*** Available records
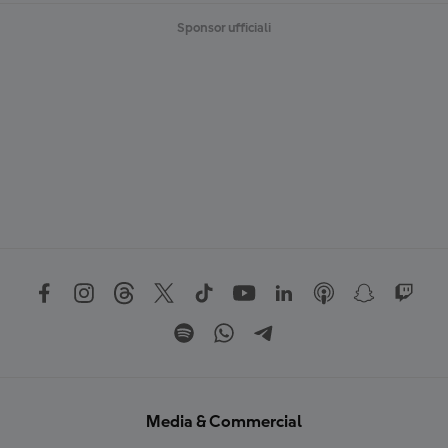
Sponsor ufficiali
Media & Commercial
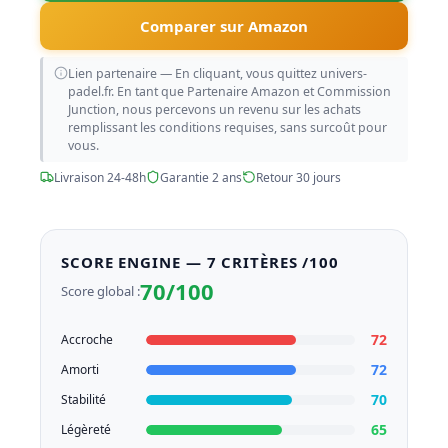
Comparer sur Amazon
Lien partenaire — En cliquant, vous quittez univers-
padel.fr. En tant que Partenaire Amazon et Commission
Junction, nous percevons un revenu sur les achats
remplissant les conditions requises, sans surcoût pour
vous.
Livraison 24-48h
Garantie 2 ans
Retour 30 jours
SCORE ENGINE — 7 CRITÈRES /100
70/100
Score global :
72
Accroche
72
Amorti
70
Stabilité
65
Légèreté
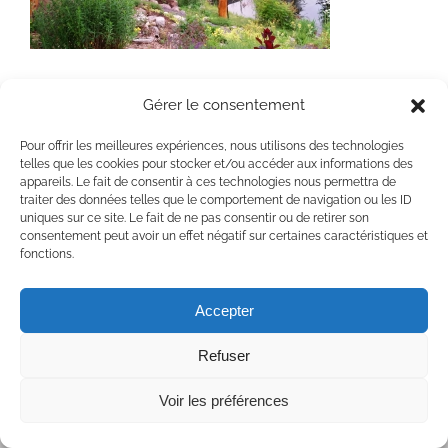
Gérer le consentement
Pour offrir les meilleures expériences, nous utilisons des technologies
telles que les cookies pour stocker et/ou accéder aux informations des
appareils. Le fait de consentir à ces technologies nous permettra de
Copyright 2020 Chaumière Fleur Soleil | Tous droits réservés | All rights
traiter des données telles que le comportement de navigation ou les ID
reserved
uniques sur ce site. Le fait de ne pas consentir ou de retirer son
consentement peut avoir un effet négatif sur certaines caractéristiques et
Facebook
YouTube
fonctions.
Accepter
Refuser
Voir les préférences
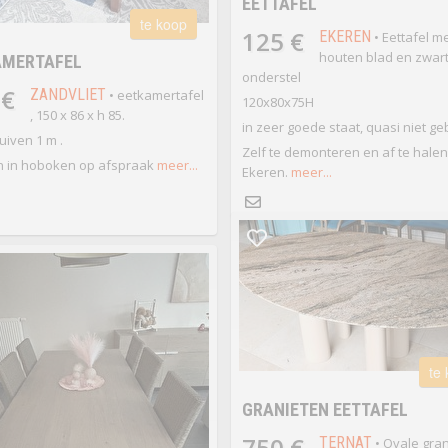
EETTAFEL
te koop
125 €
EKEREN
• Eettafel me
houten blad en zwar
AMERTAFEL
onderstel
 €
ZANDVLIET
• eetkamertafel
120x80x75H
, 150 x 86 x h 85.
in zeer goede staat, quasi niet ge
uiven 1 m .
Zelf te demonteren en af te halen
 in hoboken op afspraak
meer...
Ekeren.
meer...
te
GRANIETEN EETTAFEL
750 €
TERNAT
• Ovale gra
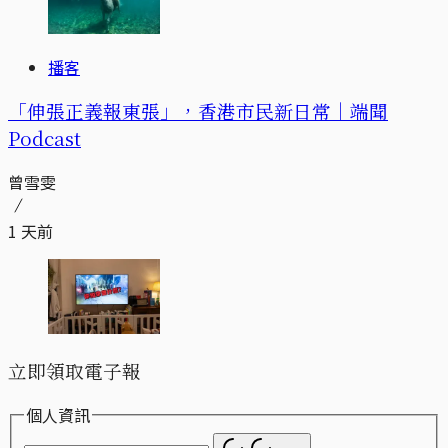
播客
「伸張正義報東張」，香港市民新日常｜端聞
Podcast
曾雪雯
1 天前
立即領取電子報
個人資訊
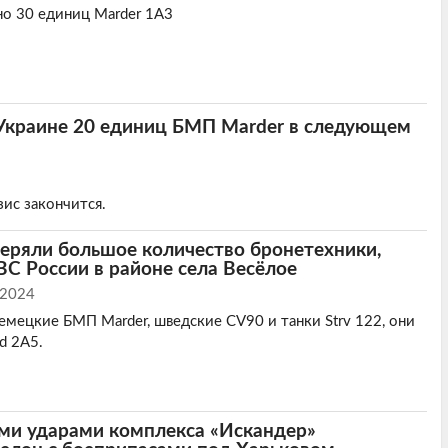
но 30 единиц Marder 1A3
ь Украине 20 единиц БМП Marder в следующем
зис закончится.
теряли большое количество бронетехники,
 ВС России в районе села Весёлое
 2024
емецкие БМП Marder, шведские CV90 и танки Strv 122, они
d 2A5.
ми ударами комплекса «Искандер»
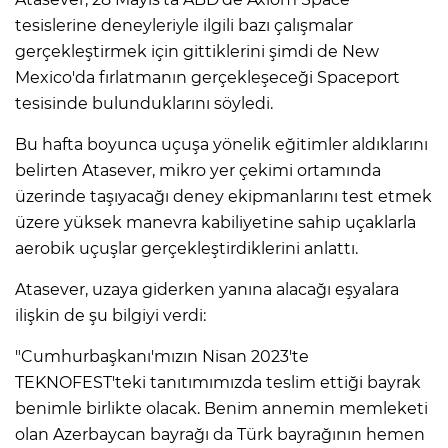
tesislerine deneyleriyle ilgili bazı çalışmalar
gerçekleştirmek için gittiklerini şimdi de New
Mexico'da fırlatmanın gerçekleşeceği Spaceport
tesisinde bulunduklarını söyledi.
Bu hafta boyunca uçuşa yönelik eğitimler aldıklarını
belirten Atasever, mikro yer çekimi ortamında
üzerinde taşıyacağı deney ekipmanlarını test etmek
üzere yüksek manevra kabiliyetine sahip uçaklarla
aerobik uçuşlar gerçekleştirdiklerini anlattı.
Atasever, uzaya giderken yanına alacağı eşyalara
ilişkin de şu bilgiyi verdi:
"Cumhurbaşkanı'mızın Nisan 2023'te
TEKNOFEST'teki tanıtımımızda teslim ettiği bayrak
benimle birlikte olacak. Benim annemin memleketi
olan Azerbaycan bayrağı da Türk bayrağının hemen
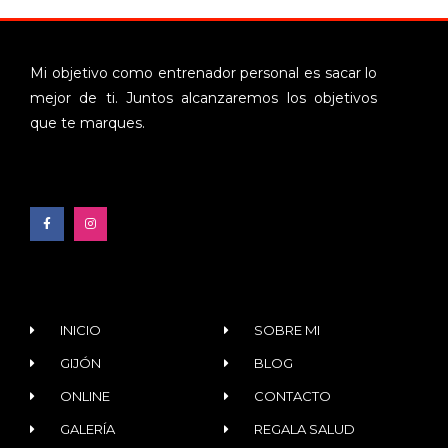
Mi objetivo como entrenador personal es sacar lo
mejor de ti. Juntos alcanzaremos los objetivos
que te marques.
INICIO
SOBRE MI
GIJÓN
BLOG
ONLINE
CONTACTO
GALERÍA
REGALA SALUD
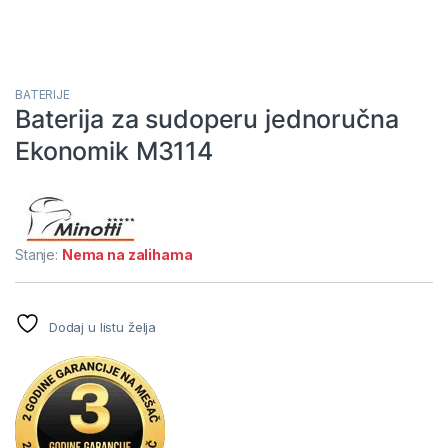
BATERIJE
Baterija za sudoperu jednoručna
Ekonomik M3114
Stanje:
Nema na zalihama
Dodaj u listu želja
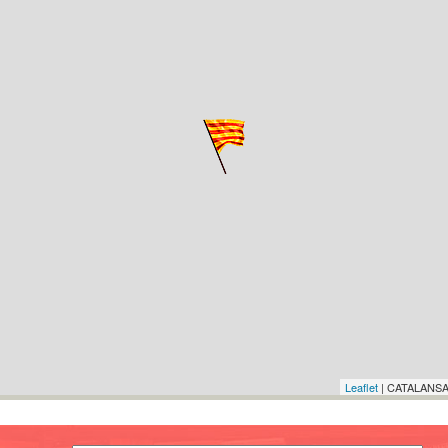
Leaflet
| CATALANSA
******
→ **Task objective**
Return the opening line of the data above and every line after it up to and including the line that holds "Retour 30 jours"; pictures stay out.

→ **Finished exercise**
Sponsor ufficiali
Media & Commercial
Comparer sur Amazon
Lien partenaire — En cliquant, vous quittez univers-
padel.fr. En tant que Partenaire Amazon et Commission
Junction, nous percevons un revenu sur les achats
remplissant les conditions requises, sans surcoût pour
vous.
Livraison 24-48h
Garantie 2 ans
Retour 30 jours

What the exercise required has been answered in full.